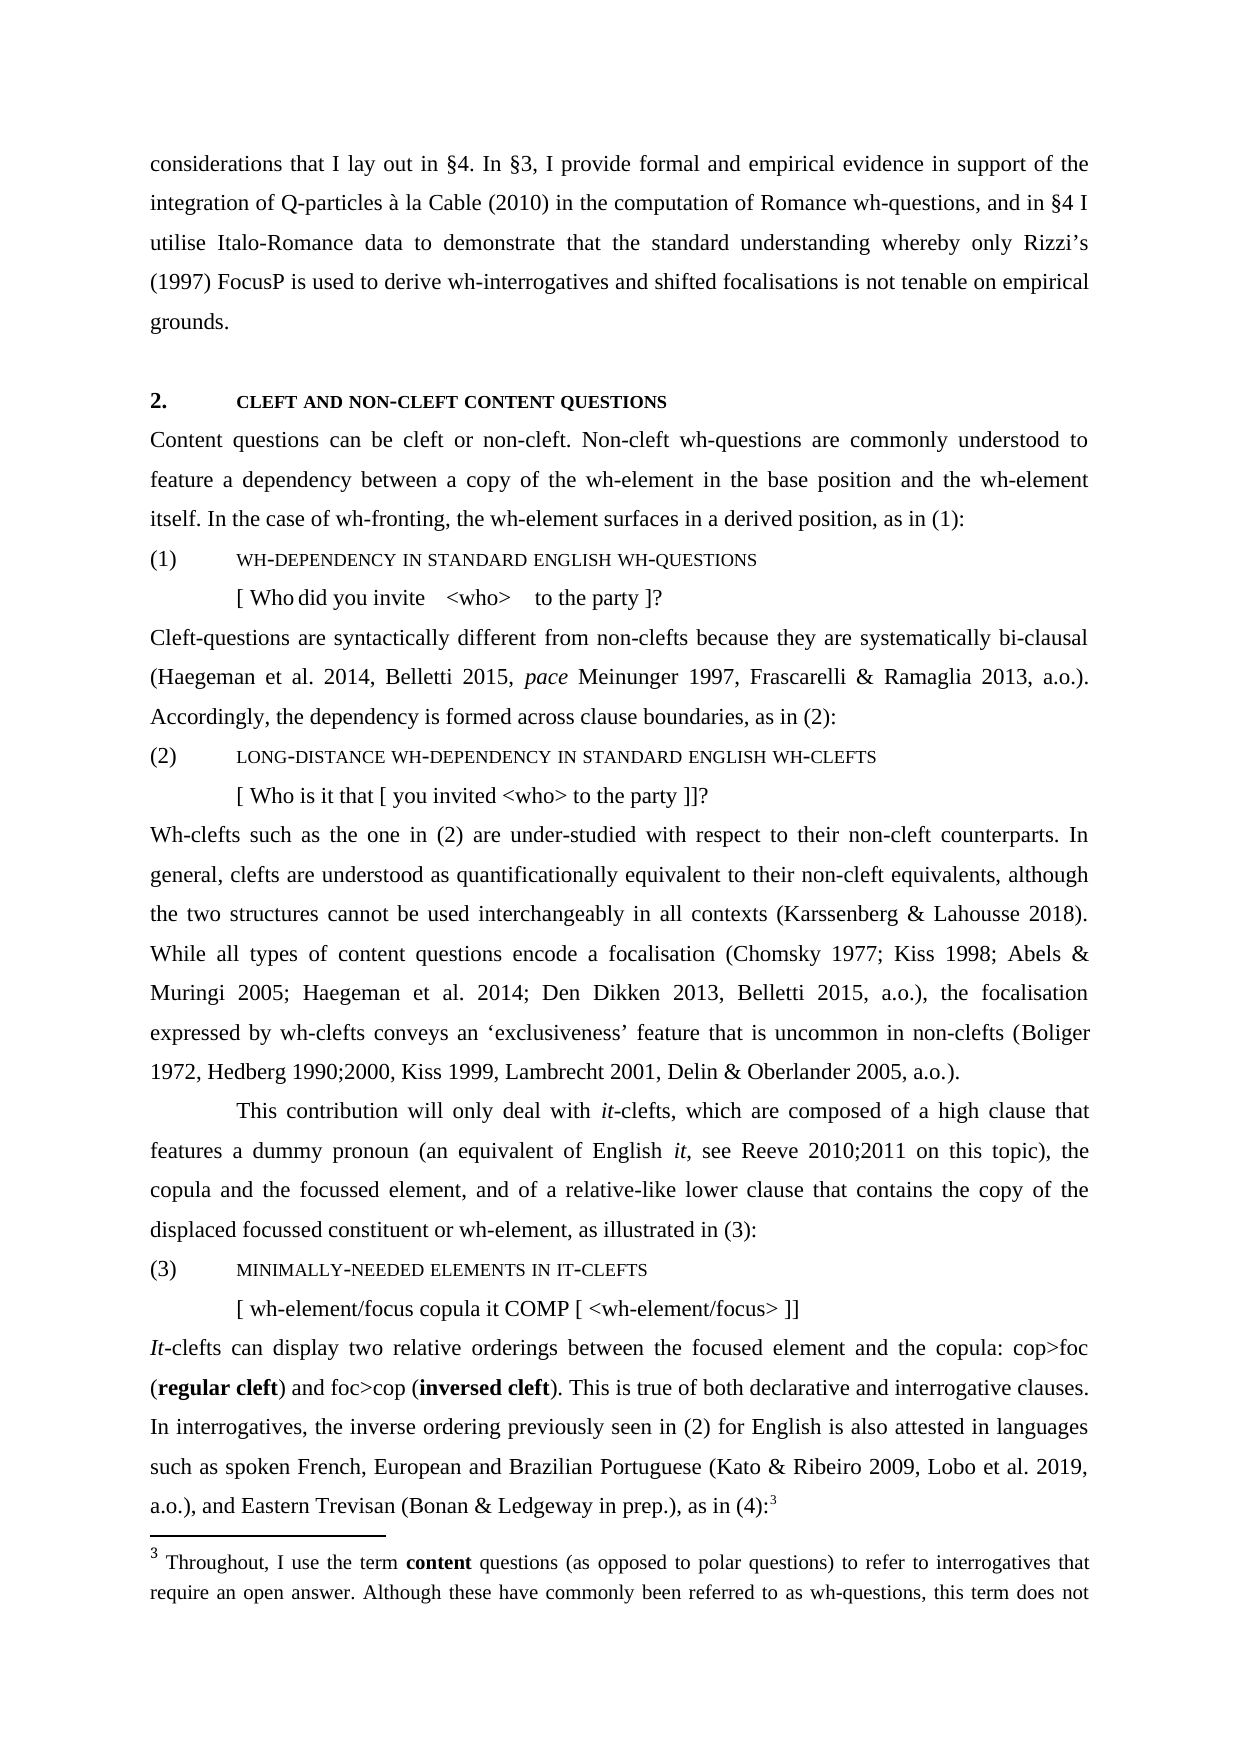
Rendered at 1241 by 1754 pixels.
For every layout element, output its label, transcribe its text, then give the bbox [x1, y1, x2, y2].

text [ Who is it that [ you invited <who> to the party ]]? [150, 782, 1090, 808]
text Wh-clefts such as the one in (2) are under-studied with respect to their non-cleft counterparts. In general, clefts are understood as quantificationally equivalent to their non-cleft equivalents, although the two structures cannot be used interchangeably in all contexts (Karssenberg & Lahousse 2018). While all types of content questions encode a focalisation (Chomsky 1977; Kiss 1998; Abels & Muringi 2005; Haegeman et al. 2014; Den Dikken 2013, Belletti 2015, a.o.), the focalisation expressed by wh-clefts conveys an ‘exclusiveness’ feature that is uncommon in non-clefts (Boliger 1972, Hedberg 1990;2000, Kiss 1999, Lambrecht 2001, Delin & Oberlander 2005, a.o.). [150, 821, 1090, 1084]
text (3) minimally-needed elements in it-clefts [150, 1255, 1090, 1282]
text 2. cleft and non-cleft content questions [150, 387, 1090, 413]
text The chapter is organised as follows: in §2, I outline basic considerations on cleft and non-cleft wh-questions, and overview the standard theory of non-cleft interrogatives. Intentionally, I delay the overview and discussion of clefts until §5 because my claims will be dependent on the considerations that I lay out in §4. In §3, I provide formal and empirical evidence in support of the integration of Q-particles à la Cable (2010) in the computation of Romance wh-questions, and in §4 I utilise Italo-Romance data to demonstrate that the standard understanding whereby only Rizzi’s (1997) FocusP is used to derive wh-interrogatives and shifted focalisations is not tenable on empirical grounds. [150, 150, 1090, 334]
text Content questions can be cleft or non-cleft. Non-cleft wh-questions are commonly understood to feature a dependency between a copy of the wh-element in the base position and the wh-element itself. In the case of wh-fronting, the wh-element surfaces in a derived position, as in (1): [150, 426, 1090, 532]
text Cleft-questions are syntactically different from non-clefts because they are systematically bi-clausal (Haegeman et al. 2014, Belletti 2015, pace Meinunger 1997, Frascarelli & Ramaglia 2013, a.o.). Accordingly, the dependency is formed across clause boundaries, as in (2): [150, 624, 1090, 729]
text (1) wh-dependency in standard english wh-questions [150, 545, 1090, 571]
text (2) long-distance wh-dependency in standard english wh-clefts [150, 742, 1090, 768]
text This contribution will only deal with it-clefts, which are composed of a high clause that features a dummy pronoun (an equivalent of English it, see Reeve 2010;2011 on this topic), the copula and the focussed element, and of a relative-like lower clause that contains the copy of the displaced focussed constituent or wh-element, as illustrated in (3): [150, 1097, 1090, 1242]
text [ wh-element/focus copula it COMP [ <wh-element/focus> ]] [150, 1295, 1090, 1321]
text It-clefts can display two relative orderings between the focused element and the copula: cop>foc (regular cleft) and foc>cop (inversed cleft). This is true of both declarative and interrogative clauses. In interrogatives, the inverse ordering previously seen in (2) for English is also attested in languages such as spoken French, European and Brazilian Portuguese (Kato & Ribeiro 2009, Lobo et al. 2019, a.o.), and Eastern Trevisan (Bonan & Ledgeway in prep.), as in (4): [150, 1334, 1090, 1519]
text [ Who did you invite <who> to the party ]? [150, 584, 1090, 611]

--------

» TASK BRIEF
Search the entries above for the word "party" and count the lines that hold it. Reply with only that number.

» SOLUTION TO THE PROBLEM
2